If you are applying for asylum in the United States, and have no other basis for staying here legally, then you must wait until your asylum case is approved before applying for a green card (U.S. lawful permanent residence). For most people applying for asylum in recent years, the application process moves fairly quickly (unless you are denied asylum in immigration court and are appealing your case). If and when you are approved for asylum, you'll be able to apply for a green card one year later.
If, however, the processing of your case has been delayed or is stuck in the appeals process, then it makes sense for you to look for an alternate way to obtain a U.S. green card. For example, you may marry a U.S. citizen, win a place in the diversity visa lottery, or find a U.S. employer willing to sponsor you.
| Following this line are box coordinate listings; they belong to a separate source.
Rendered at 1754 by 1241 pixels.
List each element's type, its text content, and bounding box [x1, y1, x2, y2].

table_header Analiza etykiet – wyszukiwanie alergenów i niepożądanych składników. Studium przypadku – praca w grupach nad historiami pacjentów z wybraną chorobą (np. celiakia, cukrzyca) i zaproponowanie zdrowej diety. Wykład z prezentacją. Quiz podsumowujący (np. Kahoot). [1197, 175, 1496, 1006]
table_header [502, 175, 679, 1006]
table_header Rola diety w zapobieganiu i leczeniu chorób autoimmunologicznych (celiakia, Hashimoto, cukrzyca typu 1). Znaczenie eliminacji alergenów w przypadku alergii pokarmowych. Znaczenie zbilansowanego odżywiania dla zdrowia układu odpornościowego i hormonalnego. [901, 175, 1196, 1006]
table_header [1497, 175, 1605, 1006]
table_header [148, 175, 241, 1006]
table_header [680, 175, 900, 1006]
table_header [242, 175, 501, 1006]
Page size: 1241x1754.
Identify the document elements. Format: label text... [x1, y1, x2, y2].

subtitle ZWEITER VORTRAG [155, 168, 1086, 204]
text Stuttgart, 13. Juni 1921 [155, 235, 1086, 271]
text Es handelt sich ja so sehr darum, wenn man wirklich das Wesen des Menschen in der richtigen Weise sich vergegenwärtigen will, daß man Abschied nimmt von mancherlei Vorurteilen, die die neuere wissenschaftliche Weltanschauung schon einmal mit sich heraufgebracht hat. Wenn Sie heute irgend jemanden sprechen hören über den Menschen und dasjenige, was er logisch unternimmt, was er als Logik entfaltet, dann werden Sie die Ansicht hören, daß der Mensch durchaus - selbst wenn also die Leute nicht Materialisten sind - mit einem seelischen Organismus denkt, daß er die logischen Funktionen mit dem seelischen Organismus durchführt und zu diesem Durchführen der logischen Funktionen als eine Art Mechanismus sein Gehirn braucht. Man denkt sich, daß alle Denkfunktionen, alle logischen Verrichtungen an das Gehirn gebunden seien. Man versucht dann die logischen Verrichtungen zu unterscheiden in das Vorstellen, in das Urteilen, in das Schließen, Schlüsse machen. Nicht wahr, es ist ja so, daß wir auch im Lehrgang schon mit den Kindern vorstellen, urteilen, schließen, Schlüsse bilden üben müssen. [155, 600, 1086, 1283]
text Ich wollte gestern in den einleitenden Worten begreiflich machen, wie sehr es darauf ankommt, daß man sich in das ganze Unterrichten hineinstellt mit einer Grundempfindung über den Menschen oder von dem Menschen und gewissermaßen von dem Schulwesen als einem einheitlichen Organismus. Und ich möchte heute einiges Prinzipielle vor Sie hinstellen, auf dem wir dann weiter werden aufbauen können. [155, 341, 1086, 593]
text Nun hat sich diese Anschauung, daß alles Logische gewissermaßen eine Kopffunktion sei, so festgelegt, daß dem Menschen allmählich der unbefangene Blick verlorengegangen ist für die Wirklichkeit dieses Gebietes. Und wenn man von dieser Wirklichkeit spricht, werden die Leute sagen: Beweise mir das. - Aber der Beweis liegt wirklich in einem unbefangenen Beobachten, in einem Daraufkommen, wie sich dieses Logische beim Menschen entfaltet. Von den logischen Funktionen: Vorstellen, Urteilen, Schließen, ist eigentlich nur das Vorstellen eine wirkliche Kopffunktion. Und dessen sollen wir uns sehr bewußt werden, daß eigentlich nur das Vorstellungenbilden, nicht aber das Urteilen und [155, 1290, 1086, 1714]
There is no prohibition on having more than one type of application pending with U.S. Citizenship and Immigration Services (USCIS) at the same time.
While asylum will offer you a long-term right to stay in the United States, it is not as secure as having a green card. Your right to asylum is conditioned on your continued fear of returning to your home country. Once you have a green card, however, this condition no longer applies, and you can start counting the time until you are eligible to apply for U.S. citizenship, the most secure status of all.
In fact, if you are approved for asylum and apply for a green card on that basis, you may (particularly if your home country has gone through a dramatic improvement in its political situation) need to prove your continued fear of persecution at that time. No notification is sent to an asylee to remind him or her to apply for a green card, so you should keep track of the one-year anniversary of your asylum award, and apply for the green card (adjustment of status) as soon as you're eligible.
If it looks like you won't be approved for asylum anytime soon, however, then it makes good sense to pursue some alternate path to a U.S. green card.
Immigration law is highly complex, and submitting a winning asylum case requires detailed presentation of facts and legal arguments. If your case seems to be tied up in processing, perhaps it's because you need some help in making a convincing case for asylum. Consult an experienced immigration attorney for help with both the asylum application and any other applications for a green card.